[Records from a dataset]

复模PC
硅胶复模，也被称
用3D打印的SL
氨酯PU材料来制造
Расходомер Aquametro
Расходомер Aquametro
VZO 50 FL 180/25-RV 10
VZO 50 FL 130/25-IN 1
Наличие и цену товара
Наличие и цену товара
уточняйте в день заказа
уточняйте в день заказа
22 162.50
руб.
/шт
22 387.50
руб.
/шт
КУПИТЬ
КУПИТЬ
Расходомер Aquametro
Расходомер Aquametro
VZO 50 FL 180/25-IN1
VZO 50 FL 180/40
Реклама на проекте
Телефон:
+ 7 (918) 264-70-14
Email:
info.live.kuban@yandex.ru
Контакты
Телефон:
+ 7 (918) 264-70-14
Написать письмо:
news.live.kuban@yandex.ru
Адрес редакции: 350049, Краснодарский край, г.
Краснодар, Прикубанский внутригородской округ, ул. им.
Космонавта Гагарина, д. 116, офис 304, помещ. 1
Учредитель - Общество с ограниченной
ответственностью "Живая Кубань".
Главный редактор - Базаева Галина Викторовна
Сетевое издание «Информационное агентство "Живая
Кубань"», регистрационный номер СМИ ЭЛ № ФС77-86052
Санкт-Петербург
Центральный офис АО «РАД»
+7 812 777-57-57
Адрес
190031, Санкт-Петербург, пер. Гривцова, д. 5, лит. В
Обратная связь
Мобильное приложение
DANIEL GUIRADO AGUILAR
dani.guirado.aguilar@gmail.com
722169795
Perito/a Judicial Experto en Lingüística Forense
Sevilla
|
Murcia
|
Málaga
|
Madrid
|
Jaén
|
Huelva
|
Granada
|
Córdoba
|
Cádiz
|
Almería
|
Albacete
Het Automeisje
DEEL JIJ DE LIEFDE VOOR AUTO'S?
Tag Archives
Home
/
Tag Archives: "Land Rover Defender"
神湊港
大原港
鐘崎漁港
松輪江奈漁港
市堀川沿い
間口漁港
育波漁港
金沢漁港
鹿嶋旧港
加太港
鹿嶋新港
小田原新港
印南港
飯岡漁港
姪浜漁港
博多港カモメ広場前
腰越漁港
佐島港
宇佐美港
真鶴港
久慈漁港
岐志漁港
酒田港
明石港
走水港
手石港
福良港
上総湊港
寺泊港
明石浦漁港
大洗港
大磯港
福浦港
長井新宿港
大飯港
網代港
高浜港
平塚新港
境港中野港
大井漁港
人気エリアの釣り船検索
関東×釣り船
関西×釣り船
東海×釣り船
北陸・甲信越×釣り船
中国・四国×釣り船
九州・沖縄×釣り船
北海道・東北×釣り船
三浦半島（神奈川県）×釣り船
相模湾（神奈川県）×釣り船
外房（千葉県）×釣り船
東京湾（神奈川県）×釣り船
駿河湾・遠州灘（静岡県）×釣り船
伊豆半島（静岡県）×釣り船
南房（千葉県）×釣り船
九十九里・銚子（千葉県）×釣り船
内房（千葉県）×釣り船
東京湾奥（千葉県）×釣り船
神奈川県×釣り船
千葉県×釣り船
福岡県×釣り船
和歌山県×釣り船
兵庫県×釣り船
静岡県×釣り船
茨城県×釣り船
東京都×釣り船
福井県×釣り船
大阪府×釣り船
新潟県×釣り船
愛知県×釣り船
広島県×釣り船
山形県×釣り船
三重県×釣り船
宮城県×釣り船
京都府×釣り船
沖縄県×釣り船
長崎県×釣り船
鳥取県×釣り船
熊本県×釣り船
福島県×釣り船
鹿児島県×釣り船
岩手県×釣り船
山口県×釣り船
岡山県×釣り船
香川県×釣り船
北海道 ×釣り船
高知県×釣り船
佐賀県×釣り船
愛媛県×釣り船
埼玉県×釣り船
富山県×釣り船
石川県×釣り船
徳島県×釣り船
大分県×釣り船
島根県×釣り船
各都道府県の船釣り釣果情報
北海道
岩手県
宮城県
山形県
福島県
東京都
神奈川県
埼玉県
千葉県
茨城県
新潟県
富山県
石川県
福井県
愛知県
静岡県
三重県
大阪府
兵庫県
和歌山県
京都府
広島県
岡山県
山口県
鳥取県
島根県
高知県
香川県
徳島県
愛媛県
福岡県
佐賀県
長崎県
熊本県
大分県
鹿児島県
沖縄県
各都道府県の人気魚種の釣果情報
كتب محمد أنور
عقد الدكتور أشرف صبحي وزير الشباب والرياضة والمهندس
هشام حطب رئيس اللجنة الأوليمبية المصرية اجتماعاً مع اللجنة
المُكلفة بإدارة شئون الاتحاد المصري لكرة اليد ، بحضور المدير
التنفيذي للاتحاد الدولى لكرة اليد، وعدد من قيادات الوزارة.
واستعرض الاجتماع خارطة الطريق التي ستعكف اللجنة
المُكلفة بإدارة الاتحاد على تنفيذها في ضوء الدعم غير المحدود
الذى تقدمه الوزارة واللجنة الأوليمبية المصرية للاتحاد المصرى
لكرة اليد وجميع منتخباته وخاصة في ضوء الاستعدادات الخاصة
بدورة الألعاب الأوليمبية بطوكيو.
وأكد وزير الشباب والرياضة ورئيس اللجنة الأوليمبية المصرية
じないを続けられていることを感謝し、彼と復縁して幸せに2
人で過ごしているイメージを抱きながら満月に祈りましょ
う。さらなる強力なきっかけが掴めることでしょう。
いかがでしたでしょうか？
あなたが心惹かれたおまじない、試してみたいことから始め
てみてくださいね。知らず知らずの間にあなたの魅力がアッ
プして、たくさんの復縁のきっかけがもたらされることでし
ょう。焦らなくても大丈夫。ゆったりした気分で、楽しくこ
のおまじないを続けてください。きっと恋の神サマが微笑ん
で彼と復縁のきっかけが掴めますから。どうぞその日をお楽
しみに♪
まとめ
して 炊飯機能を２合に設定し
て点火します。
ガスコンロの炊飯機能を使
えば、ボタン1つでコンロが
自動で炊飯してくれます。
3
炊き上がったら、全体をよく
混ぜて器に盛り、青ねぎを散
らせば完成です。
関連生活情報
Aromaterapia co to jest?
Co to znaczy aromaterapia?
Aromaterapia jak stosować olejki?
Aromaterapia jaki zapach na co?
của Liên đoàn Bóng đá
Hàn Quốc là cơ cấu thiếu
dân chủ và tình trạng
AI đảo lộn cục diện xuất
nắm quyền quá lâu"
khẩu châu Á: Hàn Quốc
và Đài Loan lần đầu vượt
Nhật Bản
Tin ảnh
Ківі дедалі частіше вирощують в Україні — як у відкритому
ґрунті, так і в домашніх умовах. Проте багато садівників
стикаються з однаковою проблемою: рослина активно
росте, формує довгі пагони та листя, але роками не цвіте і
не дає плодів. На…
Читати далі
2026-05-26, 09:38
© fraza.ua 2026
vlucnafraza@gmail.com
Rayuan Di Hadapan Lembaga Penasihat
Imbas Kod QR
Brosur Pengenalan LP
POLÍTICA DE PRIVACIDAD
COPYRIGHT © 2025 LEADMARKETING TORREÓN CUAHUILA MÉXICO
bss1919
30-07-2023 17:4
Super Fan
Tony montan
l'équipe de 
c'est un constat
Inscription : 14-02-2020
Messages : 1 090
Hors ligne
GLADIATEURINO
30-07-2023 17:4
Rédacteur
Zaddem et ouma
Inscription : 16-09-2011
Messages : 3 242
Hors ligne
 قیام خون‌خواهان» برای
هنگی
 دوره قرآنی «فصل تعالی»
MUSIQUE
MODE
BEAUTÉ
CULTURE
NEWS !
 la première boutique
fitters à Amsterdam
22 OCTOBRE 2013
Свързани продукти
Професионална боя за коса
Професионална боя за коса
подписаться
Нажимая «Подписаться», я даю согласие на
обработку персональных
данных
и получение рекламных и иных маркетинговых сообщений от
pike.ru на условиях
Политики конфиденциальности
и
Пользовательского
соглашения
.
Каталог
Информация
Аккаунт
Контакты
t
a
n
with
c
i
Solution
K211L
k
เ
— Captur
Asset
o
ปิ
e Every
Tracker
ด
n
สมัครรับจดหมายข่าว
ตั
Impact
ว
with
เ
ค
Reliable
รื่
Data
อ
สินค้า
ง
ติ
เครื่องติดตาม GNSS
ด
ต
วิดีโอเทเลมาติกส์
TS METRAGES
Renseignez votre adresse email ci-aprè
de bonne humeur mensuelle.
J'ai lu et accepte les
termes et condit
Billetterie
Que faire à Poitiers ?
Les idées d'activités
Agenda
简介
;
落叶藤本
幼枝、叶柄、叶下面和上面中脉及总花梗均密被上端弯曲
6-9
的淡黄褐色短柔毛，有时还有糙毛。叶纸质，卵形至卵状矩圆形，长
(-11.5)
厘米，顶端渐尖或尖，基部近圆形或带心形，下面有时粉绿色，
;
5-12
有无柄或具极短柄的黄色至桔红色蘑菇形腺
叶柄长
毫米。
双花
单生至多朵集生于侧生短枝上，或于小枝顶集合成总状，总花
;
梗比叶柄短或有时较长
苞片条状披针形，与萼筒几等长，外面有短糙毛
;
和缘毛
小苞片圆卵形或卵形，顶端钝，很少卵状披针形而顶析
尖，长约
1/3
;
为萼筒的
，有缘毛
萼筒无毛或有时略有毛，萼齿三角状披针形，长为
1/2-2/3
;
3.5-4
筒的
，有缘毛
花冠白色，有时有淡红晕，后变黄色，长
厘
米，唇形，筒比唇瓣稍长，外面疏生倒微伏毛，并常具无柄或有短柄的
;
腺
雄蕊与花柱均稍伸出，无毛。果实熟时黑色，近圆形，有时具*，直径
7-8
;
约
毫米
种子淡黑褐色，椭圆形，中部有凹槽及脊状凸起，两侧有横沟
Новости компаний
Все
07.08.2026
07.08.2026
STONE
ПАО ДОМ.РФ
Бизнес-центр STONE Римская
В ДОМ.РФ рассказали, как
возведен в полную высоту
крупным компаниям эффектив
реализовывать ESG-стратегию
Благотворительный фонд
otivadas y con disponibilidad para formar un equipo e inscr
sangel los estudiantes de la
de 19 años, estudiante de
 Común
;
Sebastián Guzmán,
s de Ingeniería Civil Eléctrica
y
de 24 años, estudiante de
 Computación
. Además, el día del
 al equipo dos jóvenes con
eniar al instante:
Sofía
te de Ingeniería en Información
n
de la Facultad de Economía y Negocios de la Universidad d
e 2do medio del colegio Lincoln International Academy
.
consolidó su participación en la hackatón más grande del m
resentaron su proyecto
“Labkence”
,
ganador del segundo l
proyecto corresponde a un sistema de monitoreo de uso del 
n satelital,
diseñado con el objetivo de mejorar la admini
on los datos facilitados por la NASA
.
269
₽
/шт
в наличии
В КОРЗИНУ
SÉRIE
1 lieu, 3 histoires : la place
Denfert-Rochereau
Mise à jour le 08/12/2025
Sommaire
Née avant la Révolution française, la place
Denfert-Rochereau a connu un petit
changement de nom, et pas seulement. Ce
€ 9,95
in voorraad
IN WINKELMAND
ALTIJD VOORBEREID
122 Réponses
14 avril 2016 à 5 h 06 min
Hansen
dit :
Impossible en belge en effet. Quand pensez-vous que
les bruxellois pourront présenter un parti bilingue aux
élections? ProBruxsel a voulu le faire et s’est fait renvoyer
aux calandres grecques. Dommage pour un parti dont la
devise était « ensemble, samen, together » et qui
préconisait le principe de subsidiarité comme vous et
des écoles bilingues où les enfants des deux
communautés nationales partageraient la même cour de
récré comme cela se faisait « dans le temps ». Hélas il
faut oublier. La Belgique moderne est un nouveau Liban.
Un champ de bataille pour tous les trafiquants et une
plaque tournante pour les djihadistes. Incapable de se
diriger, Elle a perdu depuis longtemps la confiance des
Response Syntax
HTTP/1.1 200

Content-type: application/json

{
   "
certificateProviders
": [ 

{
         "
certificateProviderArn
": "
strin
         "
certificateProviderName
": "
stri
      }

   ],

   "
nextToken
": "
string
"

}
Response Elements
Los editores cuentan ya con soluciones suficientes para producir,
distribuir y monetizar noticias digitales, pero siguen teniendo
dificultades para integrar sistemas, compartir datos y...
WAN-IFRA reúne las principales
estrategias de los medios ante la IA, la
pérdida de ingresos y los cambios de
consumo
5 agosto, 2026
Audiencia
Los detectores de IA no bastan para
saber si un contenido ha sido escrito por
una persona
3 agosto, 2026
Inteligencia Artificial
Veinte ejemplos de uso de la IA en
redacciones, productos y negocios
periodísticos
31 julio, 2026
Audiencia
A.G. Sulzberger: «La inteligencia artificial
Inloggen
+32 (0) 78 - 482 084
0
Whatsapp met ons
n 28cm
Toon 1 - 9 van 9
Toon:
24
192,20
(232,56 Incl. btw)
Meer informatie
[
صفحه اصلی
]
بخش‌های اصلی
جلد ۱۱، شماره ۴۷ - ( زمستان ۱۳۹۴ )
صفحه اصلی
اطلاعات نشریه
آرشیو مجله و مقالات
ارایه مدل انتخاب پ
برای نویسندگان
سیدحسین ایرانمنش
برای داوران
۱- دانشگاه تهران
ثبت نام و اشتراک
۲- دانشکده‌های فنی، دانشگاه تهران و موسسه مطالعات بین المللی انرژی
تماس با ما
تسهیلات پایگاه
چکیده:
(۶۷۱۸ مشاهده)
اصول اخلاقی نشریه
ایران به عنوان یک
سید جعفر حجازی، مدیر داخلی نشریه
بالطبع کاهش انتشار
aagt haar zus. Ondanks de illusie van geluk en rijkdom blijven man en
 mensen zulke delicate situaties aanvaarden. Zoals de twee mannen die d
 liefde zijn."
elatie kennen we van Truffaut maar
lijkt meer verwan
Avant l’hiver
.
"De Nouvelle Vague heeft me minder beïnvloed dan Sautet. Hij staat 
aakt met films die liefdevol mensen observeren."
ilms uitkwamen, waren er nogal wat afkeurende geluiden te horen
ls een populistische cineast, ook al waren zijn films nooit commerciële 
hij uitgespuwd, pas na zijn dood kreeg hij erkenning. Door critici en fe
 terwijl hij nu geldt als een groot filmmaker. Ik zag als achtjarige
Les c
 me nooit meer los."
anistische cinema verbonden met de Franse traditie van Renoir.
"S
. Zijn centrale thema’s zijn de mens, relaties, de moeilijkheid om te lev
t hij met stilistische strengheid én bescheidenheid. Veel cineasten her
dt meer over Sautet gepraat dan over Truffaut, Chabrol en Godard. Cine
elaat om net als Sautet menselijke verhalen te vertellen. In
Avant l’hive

● Exercise aim
Across the records above, show each line containing the word "تهران".

● Exercise solution
۱- دانشگاه تهران
۲- دانشکده‌های فنی، دانشگاه تهران و موسسه مطالعات بین المللی انرژی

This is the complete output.